Winterset’s eighth grade language arts instructor Kenna Johnson and the music industry’s Queen of Soul Aretha Franklin have something in common — both are looking for a little R-E-S-P-E-C-T.
“Respect is my favorite word,” says Johnson, who has been an instructor for the Winterset school system for the past six years. “That is the first thing I try to establish at the start of the new year.
“And I don’t mean the students should show respect just toward me, but to each other. It is also a mutual thing. If they show me respect, I will respect them as well.”
Johnson earned her bachelor’s degree in English and a degree in secondary teaching, from Central College in Pella.
“I didn’t decide to become a teacher until I was in college,” says Johnson. “I pursued other paths, but the paths just kept leading me back to being a teacher.

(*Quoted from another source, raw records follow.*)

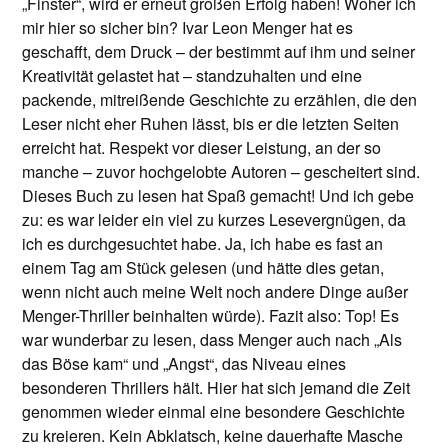
„Finster“, wird er erneut großen Erfolg haben! Woher ich
mir hier so sicher bin? Ivar Leon Menger hat es
geschafft, dem Druck – der bestimmt auf ihm und seiner
Kreativität gelastet hat – standzuhalten und eine
packende, mitreißende Geschichte zu erzählen, die den
Leser nicht eher Ruhen lässt, bis er die letzten Seiten
erreicht hat. Respekt vor dieser Leistung, an der so
manche – zuvor hochgelobte Autoren – gescheitert sind.
Dieses Buch zu lesen hat Spaß gemacht! Und ich gebe
zu: es war leider ein viel zu kurzes Lesevergnügen, da
ich es durchgesuchtet habe. Ja, ich habe es fast an
einem Tag am Stück gelesen (und hätte dies getan,
wenn nicht auch meine Welt noch andere Dinge außer
Menger-Thriller beinhalten würde). Fazit also: Top! Es
war wunderbar zu lesen, dass Menger auch nach „Als
das Böse kam“ und „Angst“, das Niveau eines
besonderen Thrillers hält. Hier hat sich jemand die Zeit
genommen wieder einmal eine besondere Geschichte
zu kreieren. Kein Abklatsch, keine dauerhafte Masche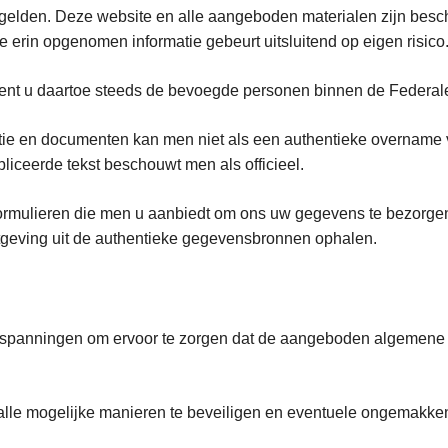
es gelden. Deze website en alle aangeboden materialen zijn besc
e erin opgenomen informatie gebeurt uitsluitend op eigen risico
 dient u daartoe steeds de bevoegde personen binnen de Federale
atie en documenten kan men niet als een authentieke overname
bliceerde tekst beschouwt men als officieel.
rmulieren die men u aanbiedt om ons uw gegevens te bezorge
etgeving uit de authentieke gegevensbronnen ophalen.
inspanningen om ervoor te zorgen dat de aangeboden algemene in
 alle mogelijke manieren te beveiligen en eventuele ongemakken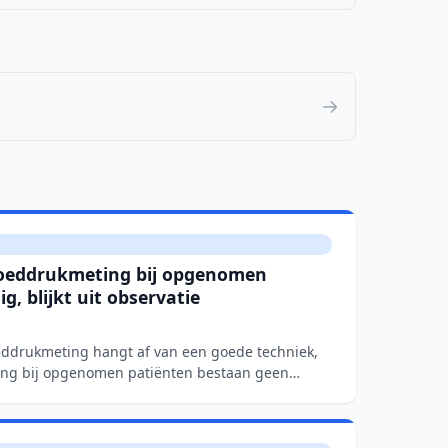
→
loeddrukmeting bij opgenomen
g, blijkt uit observatie
ddrukmeting hangt af van een goede techniek,
ing bij opgenomen patiënten bestaan geen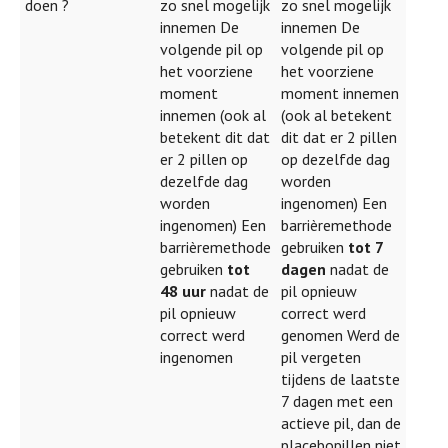
doen ?
zo snel mogelijk
zo snel mogelijk
innemen De
innemen De
volgende pil op
volgende pil op
het voorziene
het voorziene
moment
moment innemen
innemen (ook al
(ook al betekent
betekent dit dat
dit dat er 2 pillen
er 2 pillen op
op dezelfde dag
dezelfde dag
worden
worden
ingenomen) Een
ingenomen) Een
barrièremethode
barrièremethode
gebruiken
tot 7
gebruiken
tot
dagen
nadat de
48 uur
nadat de
pil opnieuw
pil opnieuw
correct werd
correct werd
genomen Werd de
ingenomen
pil vergeten
tijdens de laatste
7 dagen met een
actieve pil, dan de
placebopillen niet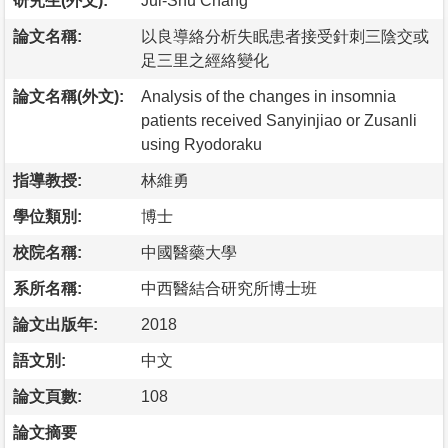
研究生(外文):
Jui-Shu Chang
論文名稱:
以良導絡分析失眠患者接受針刺三陰交或
足三里之經絡變化
論文名稱(外文):
Analysis of the changes in insomnia
patients received Sanyinjiao or Zusanli
using Ryodoraku
指導教授:
林維勇
學位類別:
博士
校院名稱:
中國醫藥大學
系所名稱:
中西醫結合研究所博士班
論文出版年:
2018
語文別:
中文
論文頁數:
108
論文摘要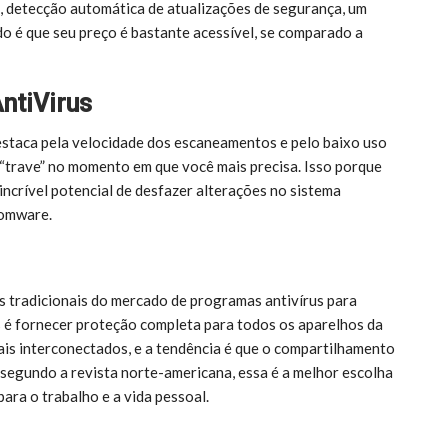
 detecção automática de atualizações de segurança, um
do é que seu preço é bastante acessível, se comparado a
ntiVirus
estaca pela velocidade dos escaneamentos e pelo baixo uso
“trave” no momento em que você mais precisa. Isso porque
ncrível potencial de desfazer alterações no sistema
somware.
s tradicionais do mercado de programas antivírus para
 é fornecer proteção completa para todos os aparelhos da
mais interconectados, e a tendência é que o compartilhamento
 segundo a revista norte-americana, essa é a melhor escolha
ra o trabalho e a vida pessoal.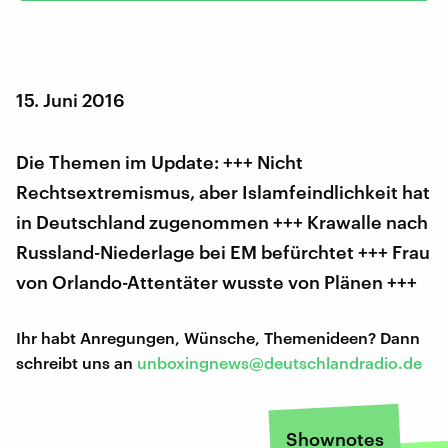
15. Juni 2016
Die Themen im Update: +++ Nicht
Rechtsextremismus, aber Islamfeindlichkeit hat
in Deutschland zugenommen +++ Krawalle nach
Russland-Niederlage bei EM befürchtet +++ Frau
von Orlando-Attentäter wusste von Plänen +++
Ihr habt Anregungen, Wünsche, Themenideen? Dann
schreibt uns an
unboxingnews@deutschlandradio.de
Shownotes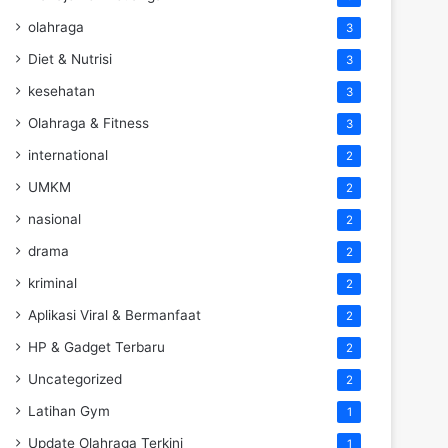
olahraga
3
Diet & Nutrisi
3
kesehatan
3
Olahraga & Fitness
3
international
2
UMKM
2
nasional
2
drama
2
kriminal
2
Aplikasi Viral & Bermanfaat
2
HP & Gadget Terbaru
2
Uncategorized
2
Latihan Gym
1
Update Olahraga Terkini
1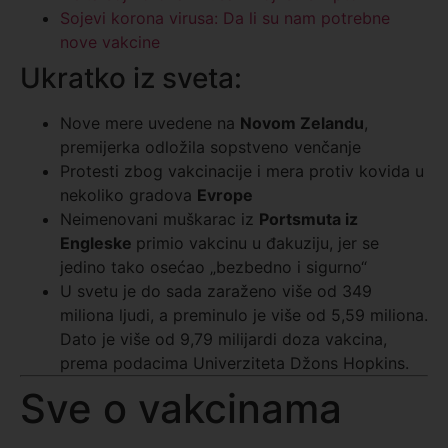
Sojevi korona virusa: Da li su nam potrebne
nove vakcine
Ukratko iz sveta:
Nove mere uvedene na
Novom Zelandu
,
premijerka odložila sopstveno venčanje
Protesti zbog vakcinacije i mera protiv kovida u
nekoliko gradova
Evrope
Neimenovani muškarac iz
Portsmuta iz
Engleske
primio vakcinu u đakuziju, jer se
jedino tako osećao „bezbedno i sigurno“
U svetu je do sada zaraženo više od 349
miliona ljudi, a preminulo je više od 5,59 miliona.
Dato je više od 9,79 milijardi doza vakcina,
prema podacima Univerziteta Džons Hopkins.
Sve o vakcinama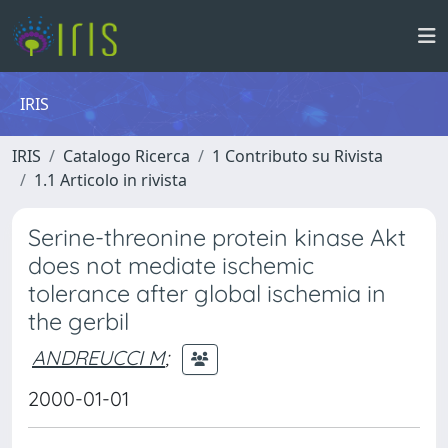
IRIS
IRIS
Catalogo Ricerca
1 Contributo su Rivista
1.1 Articolo in rivista
Serine-threonine protein kinase Akt
does not mediate ischemic
tolerance after global ischemia in
the gerbil
ANDREUCCI M
;
2000-01-01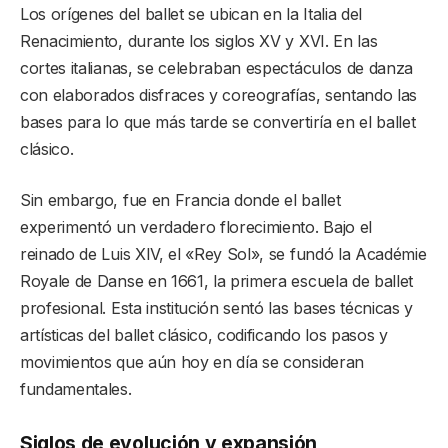
Los orígenes del ballet se ubican en la Italia del
Renacimiento, durante los siglos XV y XVI. En las
cortes italianas, se celebraban espectáculos de danza
con elaborados disfraces y coreografías, sentando las
bases para lo que más tarde se convertiría en el ballet
clásico.
Sin embargo, fue en Francia donde el ballet
experimentó un verdadero florecimiento. Bajo el
reinado de Luis XIV, el «Rey Sol», se fundó la Académie
Royale de Danse en 1661, la primera escuela de ballet
profesional. Esta institución sentó las bases técnicas y
artísticas del ballet clásico, codificando los pasos y
movimientos que aún hoy en día se consideran
fundamentales.
Siglos de evolución y expansión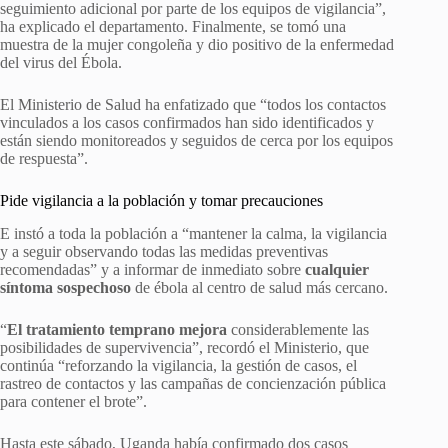
seguimiento adicional por parte de los equipos de vigilancia”,
ha explicado el departamento. Finalmente, se tomó una
muestra de la mujer congoleña y dio positivo de la enfermedad
del virus del Ébola.
El Ministerio de Salud ha enfatizado que “todos los contactos
vinculados a los casos confirmados han sido identificados y
están siendo monitoreados y seguidos de cerca por los equipos
de respuesta”.
Pide vigilancia a la población y tomar precauciones
E instó a toda la población a “mantener la calma, la vigilancia
y a seguir observando todas las medidas preventivas
recomendadas” y a informar de inmediato sobre
cualquier
síntoma sospechoso
de ébola al centro de salud más cercano.
“
El tratamiento temprano mejora
considerablemente las
posibilidades de supervivencia”, recordó el Ministerio, que
continúa “reforzando la vigilancia, la gestión de casos, el
rastreo de contactos y las campañas de concienzación pública
para contener el brote”.
Hasta este sábado, Uganda había confirmado dos casos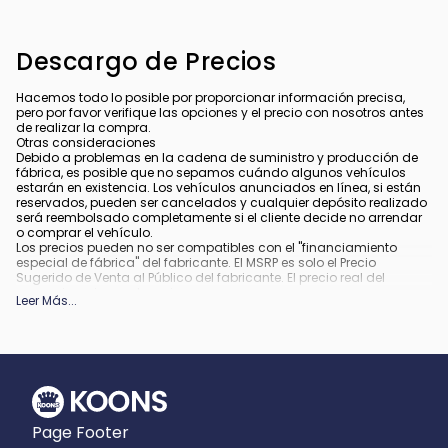
Descargo de Precios
Hacemos todo lo posible por proporcionar información precisa,
pero por favor verifique las opciones y el precio con nosotros antes
de realizar la compra.
Otras consideraciones
Debido a problemas en la cadena de suministro y producción de
fábrica, es posible que no sepamos cuándo algunos vehículos
estarán en existencia. Los vehículos anunciados en línea, si están
reservados, pueden ser cancelados y cualquier depósito realizado
será reembolsado completamente si el cliente decide no arrendar
o comprar el vehículo.
Los precios pueden no ser compatibles con el "financiamiento
especial de fábrica" del fabricante. El MSRP es solo el Precio
Sugerido de Venta al Público del fabricante. El precio real del
concesionario puede variar.
Leer Más
...
Debido a la disponibilidad, algunas imágenes y opciones
mostradas pueden ser imágenes de archivo o ejemplos y podrían
no reflejar el color exacto del vehículo, acabados, opciones u otras
especificaciones.
Todos los vehículos están sujetos a venta previa.
Todo financiamiento está sujeto a crédito aprobado.
Qué está incluido
:
Page Footer
Todos los precios incluyen los descuentos y estímulos aplicables.
Pueden aplicar descuentos y estímulos adicionales para aquellos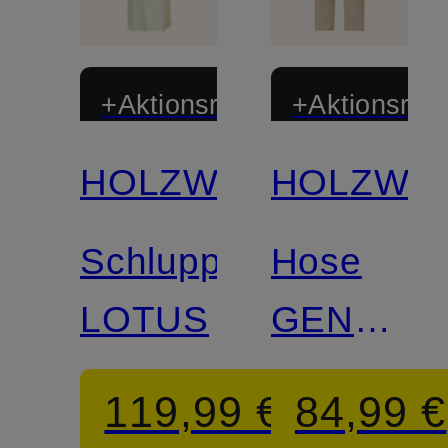
+Aktionsrabatt
+Aktionsraba
HOLZWEILER
HOLZWEI
Schluppenkleid
Hose
LOTUS
GENESIS
Regular
119,99 €
84,99 €
Fit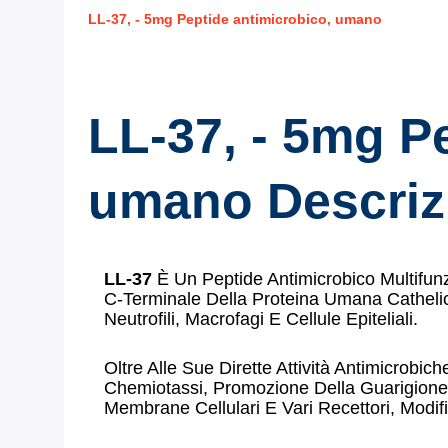
LL-37, - 5mg Peptide antimicrobico, umano
LL-37, - 5mg P
umano
Descriz
LL-37
È Un Peptide Antimicrobico Multifun
C-Terminale Della Proteina Umana Cathelic
Neutrofili, Macrofagi E Cellule Epiteliali.
Oltre Alle Sue Dirette Attività Antimicrob
Chemiotassi, Promozione Della Guarigione 
Membrane Cellulari E Vari Recettori, Modif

“I also loved writing, and I had an excellent English teacher in high school who had a great influence on me.”
She spent her first 10 years in the profession teaching English to 7-12 graders in Essex, which is located in the southwest corner of Iowa. She then spent a year teaching in the ADM school district before making the move to Winterset.
Johnson said she has seen a lot of changes in education over her 17 years — mostly how technology has shaped teaching methods and the way students learn.
“When I began teaching,” says Johnson, “I know I was at least even or a little ahead of the students in terms of using technology. Now I work hard every day just to keep up with the students.”
Johnson says the way people communicate in today’s world has changed dramatically over the last few years because of technology.
“It’s become more conversational communication instead of formal because of things such as texting,” she says. “I teach the students there is nothing wrong with texting, but there is a time and place to use that style as a method of communication.”
In addition to establishing a respectful rapport with her students, Johnson says students need to have guidance and need to know what is expected of them.
“They are at the age where they are still trying to find themselves, and they are starting to realize what potential they have,” she says. “My job is to help them reach their full potential. The best way I can think of to do that is simply be up front them and tell them my expectations.”
Johnson says one of the rewarding parts of her job is having former students keep in contact with her.
“I have had students send me their college papers to look over,” she says. “It means a lot to me that I made that kind of connection.”